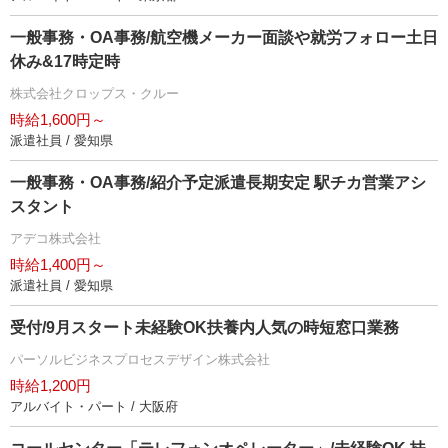
一般事務・OA事務/航空機メーカー面談や就労フォロー土日
休み&17時定時
株式会社クロップス・クルー
時給1,600円～
派遣社員 / 愛知県
一般事務・OA事務/紹介予定派遣長期安定 駅チカ営業アシ
スタント
アデコ株式会社
時給1,400円～
派遣社員 / 愛知県
受付/9月スタート未経験OK扶養内人気の時短窓口業務
パーソルビジネスプロセスデザイン株式会社
時給1,200円
アルバイト・パート / 大阪府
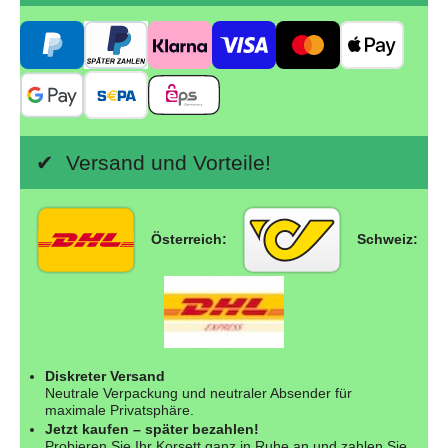
✔ Versand und Vorteile!
Österreich:
Schweiz:
Diskreter Versand
Neutrale Verpackung und neutraler Absender für
maximale Privatsphäre.
Jetzt kaufen – später bezahlen!
Probieren Sie Ihr Korsett ganz in Ruhe an und zahlen Sie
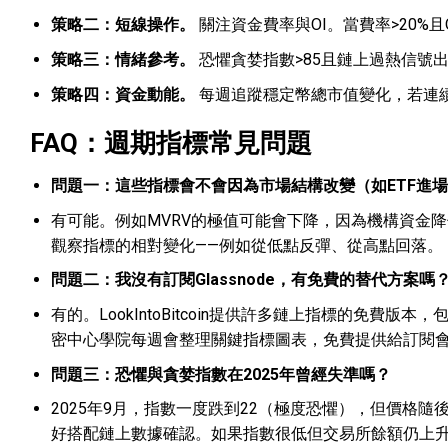
策略二：短線操作。
關注資金費率與OI。當費率>20%且
策略三：情緒參考。
恐懼貪婪指數>85且鏈上過熱信號出
策略四：資金動能。
每週追蹤穩定幣總市值變化，若連續
FAQ：週期指標常見問題
問題一：這些指標會不會因為市場結構改變（如ETF進
有可能。例如MVRV的極值可能會下降，因為機構資金
觀察指標的相對變化——例如從低點反彈、從高點回落。
問題二：我沒有訂閱Glassnode，有免費的替代方案嗎
有的。LookIntoBitcoin提供許多鏈上指標的免費版本，包括
密中心學院每週會整理關鍵指標圖表，免費提供給訂閱
問題三：恐懼與貪婪指數在2025年曾經失準嗎？
2025年9月，指數一度跌到22（極度恐懼），但價格
好搭配鏈上數據確認。如果指數很低但交易所餘額仍上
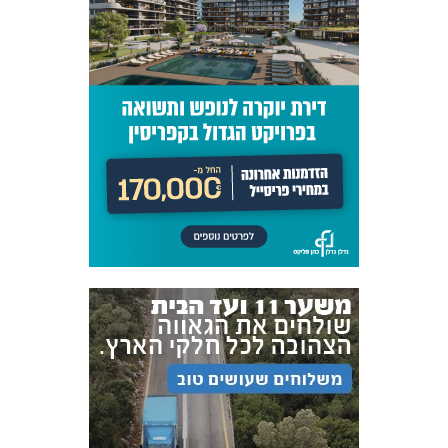
אקדמיית
הנוער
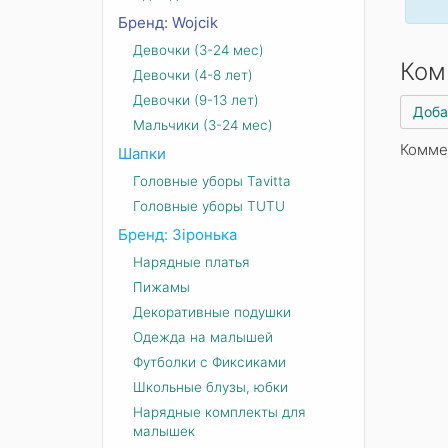
Бренд: Wojcik
Девочки (3-24 мес)
Ком
Девочки (4-8 лет)
Девочки (9-13 лет)
Доба
Мальчики (3-24 мес)
Комме
Шапки
Головные уборы Tavitta
Головные уборы TUTU
Бренд: Зіронька
Нарядные платья
Пижамы
Декоративные подушки
Одежда на малышей
Футболки с Фиксиками
Школьные блузы, юбки
Нарядные комплекты для
малышек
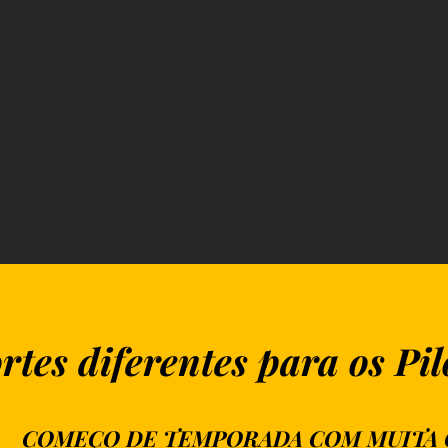
rtes diferentes para os P
COMEÇO DE TEMPORADA COM MUITA 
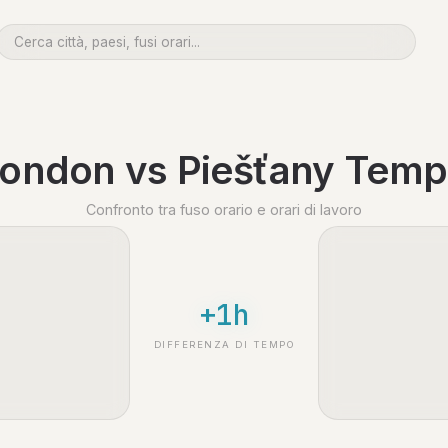
ondon vs Piešťany Tem
Confronto tra fuso orario e orari di lavoro
+1h
DIFFERENZA DI TEMPO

◇ ◇ ◇ ◇ ◇ ◇ ◇

» **WHAT THE EXERCISE ASKS**
Reading through the records above, report each line in which the string "Versand" is found.

» **RESPONSE BELOW**
✔ Versand und Vorteile!
Diskreter Versand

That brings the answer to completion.